Martin, who played nine tests for the Wallabies from 1989-90, said hearing news of Rennie’s impending appointment was ‘‘terrible’’.
‘‘I don’t want another Kiwi coaching the national team,’’ he told Fox Sports. ‘‘I’m hearing a terrible rumour Dave Rennie has already been virtually signed.
‘‘I want an Australian to coach the Australian team, someone to bring on the Junior Wallabies who beat the Kiwis and obliterate this Cheika era of being out-coached and out-strategised.’’
Robbie Deans was Australia’s first and last Kiwi coach from 2008-13.
Ewen McKenzie took over but was succeeded in 2014 by Cheika, whose winning record as coach was 50 per cent from 52 matches. Turinui, who played 20 tests for Australia from 2003-05, believes the Wallabies should cast their net further when considering the next coach with several quality candidates becoming available once the World Cup in Japan ends.

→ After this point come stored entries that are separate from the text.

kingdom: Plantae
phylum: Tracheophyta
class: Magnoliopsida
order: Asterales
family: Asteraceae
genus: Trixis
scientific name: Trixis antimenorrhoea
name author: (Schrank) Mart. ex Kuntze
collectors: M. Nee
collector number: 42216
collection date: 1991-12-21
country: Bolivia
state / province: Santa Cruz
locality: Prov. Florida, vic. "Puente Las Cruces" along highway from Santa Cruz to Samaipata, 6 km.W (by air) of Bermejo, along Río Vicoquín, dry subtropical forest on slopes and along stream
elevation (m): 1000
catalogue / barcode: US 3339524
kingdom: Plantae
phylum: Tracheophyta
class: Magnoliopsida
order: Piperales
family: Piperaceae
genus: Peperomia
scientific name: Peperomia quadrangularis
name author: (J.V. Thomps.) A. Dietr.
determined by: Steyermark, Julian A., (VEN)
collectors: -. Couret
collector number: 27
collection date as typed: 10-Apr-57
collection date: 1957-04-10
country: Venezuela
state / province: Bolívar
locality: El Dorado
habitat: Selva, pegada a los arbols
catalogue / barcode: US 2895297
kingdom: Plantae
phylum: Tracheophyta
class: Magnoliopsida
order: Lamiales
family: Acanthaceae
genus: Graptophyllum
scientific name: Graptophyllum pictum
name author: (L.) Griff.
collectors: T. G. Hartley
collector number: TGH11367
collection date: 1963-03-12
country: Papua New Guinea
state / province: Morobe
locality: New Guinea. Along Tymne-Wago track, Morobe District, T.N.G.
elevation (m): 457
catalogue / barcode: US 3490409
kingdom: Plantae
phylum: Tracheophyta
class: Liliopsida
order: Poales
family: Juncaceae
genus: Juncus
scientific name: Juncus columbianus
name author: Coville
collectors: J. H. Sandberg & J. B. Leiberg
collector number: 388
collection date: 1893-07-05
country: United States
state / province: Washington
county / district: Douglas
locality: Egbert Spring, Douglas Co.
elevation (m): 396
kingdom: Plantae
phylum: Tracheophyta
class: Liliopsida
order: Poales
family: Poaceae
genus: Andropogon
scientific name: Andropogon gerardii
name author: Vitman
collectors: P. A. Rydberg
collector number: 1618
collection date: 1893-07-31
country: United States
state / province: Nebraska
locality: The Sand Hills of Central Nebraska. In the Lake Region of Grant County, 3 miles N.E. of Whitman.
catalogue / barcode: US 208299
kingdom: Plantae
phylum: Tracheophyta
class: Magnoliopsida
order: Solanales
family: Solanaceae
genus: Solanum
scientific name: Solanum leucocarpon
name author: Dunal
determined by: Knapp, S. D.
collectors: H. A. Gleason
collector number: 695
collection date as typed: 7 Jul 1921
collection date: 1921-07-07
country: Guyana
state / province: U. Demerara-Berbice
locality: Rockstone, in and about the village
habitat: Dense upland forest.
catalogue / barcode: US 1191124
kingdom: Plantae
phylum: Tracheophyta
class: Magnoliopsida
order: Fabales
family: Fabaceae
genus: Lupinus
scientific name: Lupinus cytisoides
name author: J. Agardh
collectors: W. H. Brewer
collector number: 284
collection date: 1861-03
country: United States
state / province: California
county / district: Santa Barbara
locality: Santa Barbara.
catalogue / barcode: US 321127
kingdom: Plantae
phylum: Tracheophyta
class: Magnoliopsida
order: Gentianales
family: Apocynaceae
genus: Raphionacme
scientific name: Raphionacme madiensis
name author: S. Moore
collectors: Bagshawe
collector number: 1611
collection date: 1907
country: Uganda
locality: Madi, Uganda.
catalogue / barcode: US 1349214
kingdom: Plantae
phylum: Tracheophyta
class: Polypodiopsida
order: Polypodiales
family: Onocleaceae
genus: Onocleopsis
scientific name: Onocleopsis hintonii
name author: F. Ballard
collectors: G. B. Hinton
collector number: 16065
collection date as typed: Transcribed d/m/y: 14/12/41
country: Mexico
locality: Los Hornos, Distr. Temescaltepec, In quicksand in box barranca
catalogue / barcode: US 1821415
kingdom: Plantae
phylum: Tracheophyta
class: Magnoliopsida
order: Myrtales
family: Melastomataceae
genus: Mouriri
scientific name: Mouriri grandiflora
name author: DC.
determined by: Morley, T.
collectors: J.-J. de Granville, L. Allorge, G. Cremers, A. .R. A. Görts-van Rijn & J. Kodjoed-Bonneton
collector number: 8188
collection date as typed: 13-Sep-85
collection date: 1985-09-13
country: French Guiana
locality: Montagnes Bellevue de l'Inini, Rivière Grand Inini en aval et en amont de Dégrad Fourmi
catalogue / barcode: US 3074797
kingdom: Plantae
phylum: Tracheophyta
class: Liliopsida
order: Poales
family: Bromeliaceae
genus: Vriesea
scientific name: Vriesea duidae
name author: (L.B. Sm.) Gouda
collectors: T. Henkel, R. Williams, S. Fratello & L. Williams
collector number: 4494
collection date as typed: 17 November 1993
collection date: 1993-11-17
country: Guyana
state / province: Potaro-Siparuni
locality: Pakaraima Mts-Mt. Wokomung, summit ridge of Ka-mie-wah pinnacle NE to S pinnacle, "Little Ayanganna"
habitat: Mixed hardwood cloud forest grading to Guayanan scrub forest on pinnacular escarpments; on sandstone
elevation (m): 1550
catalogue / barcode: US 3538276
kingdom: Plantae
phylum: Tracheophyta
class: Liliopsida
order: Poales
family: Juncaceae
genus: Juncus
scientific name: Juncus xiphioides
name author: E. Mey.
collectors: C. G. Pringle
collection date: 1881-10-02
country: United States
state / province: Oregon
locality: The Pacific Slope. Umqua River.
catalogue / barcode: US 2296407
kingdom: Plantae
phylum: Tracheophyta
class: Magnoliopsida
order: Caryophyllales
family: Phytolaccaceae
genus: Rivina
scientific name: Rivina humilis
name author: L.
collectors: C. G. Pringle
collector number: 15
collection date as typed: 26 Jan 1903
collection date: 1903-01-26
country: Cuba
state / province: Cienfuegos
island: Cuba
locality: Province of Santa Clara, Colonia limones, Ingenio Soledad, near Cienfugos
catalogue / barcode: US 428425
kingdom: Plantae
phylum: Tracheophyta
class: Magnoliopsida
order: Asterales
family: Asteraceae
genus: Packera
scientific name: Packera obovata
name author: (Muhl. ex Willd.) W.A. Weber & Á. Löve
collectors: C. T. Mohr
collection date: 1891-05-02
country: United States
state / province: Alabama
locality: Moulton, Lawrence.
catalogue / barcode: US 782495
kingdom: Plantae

‘‘It has been widely reported that Dave Rennie is over the line,’’ Turinui said on The Rugby Ruckus website and podcast. ‘‘If that is true I believe it to be a mistake. I would place Eddie Jones, Jamie Joseph and Vern Cotter all above Dave Rennie as excellent as he is because they have had success at international level.
‘‘To appoint a new coach before seeing where the Rugby World Cup coaching cards fall and before even the review to be conducted by Scott Johnson has been completed seems like going from a quickie divorce with Michael Cheika to a shotgun wedding.’’
Castle, who was set to meet Rennie’s agent in Tokyo this week, insisted on Monday no appointment had been made, but it appears it is an open secret within the organisation that he will be announced in coming weeks.
Rennie is contracted with Glasgow Warriors through to the middle of 2020, so it’s not clear how his potential appointment with the Wallabies would affect his commitments with the Scottish club.
He led the Chiefs to two Super Rugby titles in 2012 and 2013 before leaving for Scotland in 2017.